TEXT BLOCK:
►

Patient Education and Office Reminder Systems Increase Screening
Pignone M, Harris R, Kinsinger L. Videotape-based decision aid for colon cancer screening. A randomized, controlled trial. Ann Intern Med 2000; 133:761–769.
Background: Rates of colon cancer screening in the United States are low, in part because of poor communication between patients and providers about the availability of effective screening options. Objective: To test whether a decision aid consisting of an educational video, targeted brochure, and chart marker increased performance of colon cancer screening in primary care practices. Design: Randomized, controlled trial. Setting: Three community primary care practices in central North Carolina. Patients: 1657 consecutive adult patients 50 to 75 years of age were contacted. Of these, 651 (39%) agreed to participate; 249 of the 651 participants (38%) were eligible. Eligible patients had no personal or family history of colon cancer and had not had fecal occult blood testing in the past year or flexible sigmoidoscopy, colonoscopy, or barium enema in the past 5 years. Intervention: The 249 participants were randomly assigned to view an 11-minute video about colon cancer screening (intervention group) or a video about automobile safety (control group). After viewing the video, intervention group participants chose a color-coded educational brochure (based on stages of change) to indicate their degree of interest in screening. A chart marker of the same color was attached to their charts. Controls received a generic brochure on automobile safety, and no chart marker was attached. Measurements: Frequency of screening test ordering as reported by participants and frequency of completion of screening tests as verified by chart review. Results: Fecal occult blood testing or flexible sigmoidoscopy was ordered for 47.2% of intervention participants and 26.4% of controls (difference, 20.8 percentage points [95% CI, 8.6 to 32.9 percentage points]). Screening tests were completed by 36.8% of the intervention group and 22.6% of the control group (difference, 14.2 percentage points [CI, 3.0 to 25.4 percentage points]). Conclusion: A decision aid consisting of an educational video, brochure, and chart marker increased ordering and performance of colon cancer screening tests.

◄

GIVEN RECORDS:
►

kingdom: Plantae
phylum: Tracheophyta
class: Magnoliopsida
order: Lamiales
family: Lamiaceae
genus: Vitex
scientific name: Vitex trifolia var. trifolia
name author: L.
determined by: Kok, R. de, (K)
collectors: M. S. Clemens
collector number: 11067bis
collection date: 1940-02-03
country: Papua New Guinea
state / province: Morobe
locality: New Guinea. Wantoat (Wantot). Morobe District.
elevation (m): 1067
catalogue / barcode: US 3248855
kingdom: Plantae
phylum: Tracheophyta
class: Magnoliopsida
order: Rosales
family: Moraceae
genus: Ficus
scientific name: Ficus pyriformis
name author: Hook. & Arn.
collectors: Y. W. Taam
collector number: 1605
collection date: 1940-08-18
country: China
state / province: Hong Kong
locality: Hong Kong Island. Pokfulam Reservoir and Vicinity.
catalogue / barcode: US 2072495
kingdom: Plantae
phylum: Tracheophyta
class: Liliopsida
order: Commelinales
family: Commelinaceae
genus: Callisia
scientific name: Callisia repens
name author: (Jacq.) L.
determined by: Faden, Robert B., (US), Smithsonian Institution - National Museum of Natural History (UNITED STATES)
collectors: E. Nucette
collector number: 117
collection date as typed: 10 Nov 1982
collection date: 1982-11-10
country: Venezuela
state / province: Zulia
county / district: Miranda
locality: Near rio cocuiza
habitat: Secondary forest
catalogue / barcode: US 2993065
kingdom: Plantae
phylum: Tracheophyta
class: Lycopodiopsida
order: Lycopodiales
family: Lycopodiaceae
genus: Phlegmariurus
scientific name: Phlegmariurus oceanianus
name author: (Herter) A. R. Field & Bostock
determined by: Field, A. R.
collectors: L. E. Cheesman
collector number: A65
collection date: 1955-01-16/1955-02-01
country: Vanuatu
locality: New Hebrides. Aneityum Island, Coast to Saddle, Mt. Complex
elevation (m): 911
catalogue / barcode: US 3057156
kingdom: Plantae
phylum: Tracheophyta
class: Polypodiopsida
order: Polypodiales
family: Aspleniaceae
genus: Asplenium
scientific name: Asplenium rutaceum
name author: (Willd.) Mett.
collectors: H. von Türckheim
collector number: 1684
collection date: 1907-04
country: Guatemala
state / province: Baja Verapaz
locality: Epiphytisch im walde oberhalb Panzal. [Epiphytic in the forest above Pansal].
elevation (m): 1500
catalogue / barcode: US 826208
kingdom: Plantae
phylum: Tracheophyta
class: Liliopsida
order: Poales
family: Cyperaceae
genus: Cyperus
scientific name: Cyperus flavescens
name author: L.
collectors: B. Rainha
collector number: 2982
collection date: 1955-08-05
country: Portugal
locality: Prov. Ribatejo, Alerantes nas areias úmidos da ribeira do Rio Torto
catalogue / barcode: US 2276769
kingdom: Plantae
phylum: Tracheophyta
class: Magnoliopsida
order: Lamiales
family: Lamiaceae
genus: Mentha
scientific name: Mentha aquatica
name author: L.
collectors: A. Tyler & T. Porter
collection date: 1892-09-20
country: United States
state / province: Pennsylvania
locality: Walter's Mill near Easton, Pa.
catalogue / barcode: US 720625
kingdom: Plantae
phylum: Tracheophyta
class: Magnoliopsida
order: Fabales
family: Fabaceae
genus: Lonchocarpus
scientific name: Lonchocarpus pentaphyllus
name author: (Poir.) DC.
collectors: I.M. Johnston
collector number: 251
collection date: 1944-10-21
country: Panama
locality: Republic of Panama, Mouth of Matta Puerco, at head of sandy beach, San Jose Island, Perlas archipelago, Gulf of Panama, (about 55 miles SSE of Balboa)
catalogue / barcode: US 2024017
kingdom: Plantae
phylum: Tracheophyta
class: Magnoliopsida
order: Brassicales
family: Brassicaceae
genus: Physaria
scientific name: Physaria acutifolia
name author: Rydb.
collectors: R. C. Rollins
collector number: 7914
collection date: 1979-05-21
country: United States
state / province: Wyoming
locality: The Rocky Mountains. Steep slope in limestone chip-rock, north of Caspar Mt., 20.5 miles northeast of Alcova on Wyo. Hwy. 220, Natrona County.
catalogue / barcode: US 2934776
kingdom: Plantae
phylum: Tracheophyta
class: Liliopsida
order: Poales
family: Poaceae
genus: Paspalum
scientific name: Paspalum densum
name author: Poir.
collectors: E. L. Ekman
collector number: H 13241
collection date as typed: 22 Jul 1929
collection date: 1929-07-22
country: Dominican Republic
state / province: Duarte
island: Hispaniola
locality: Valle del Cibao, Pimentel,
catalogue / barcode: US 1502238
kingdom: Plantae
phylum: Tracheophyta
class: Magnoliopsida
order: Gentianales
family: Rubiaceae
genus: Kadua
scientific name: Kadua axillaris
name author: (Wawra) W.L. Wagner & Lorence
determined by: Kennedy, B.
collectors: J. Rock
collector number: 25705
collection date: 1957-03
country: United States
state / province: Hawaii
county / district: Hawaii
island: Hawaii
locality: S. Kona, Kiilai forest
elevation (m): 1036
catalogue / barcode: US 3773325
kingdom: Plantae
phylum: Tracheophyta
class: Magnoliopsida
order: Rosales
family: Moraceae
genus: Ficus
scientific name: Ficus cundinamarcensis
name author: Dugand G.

◄

YOUR TASKS:
1. In the colon cancer screening abstract, how long was the video that the intervention group watched?
2. Please carry on the colon cancer screening abstract after its closing sentence.

RESPONSES IN ORDER:
1. 11 minutes.

2.
Comments:
Colon cancer is the second leading cause of cancer-related death in the United States. Screening has been shown to decrease colorectal cancer incidence and mortality rates; however, numerous studies have demonstrated that the use of screening tests (e.g. fecal occult blood testing, flexible sigmoidoscopy) in clinical settings is low. This article reinforces the fact that patient education in regard to screening tests increases compliance. This suggests that multiple modes of providing information in addition to physician reminders are helpful in increasing patients' colon cancer screens.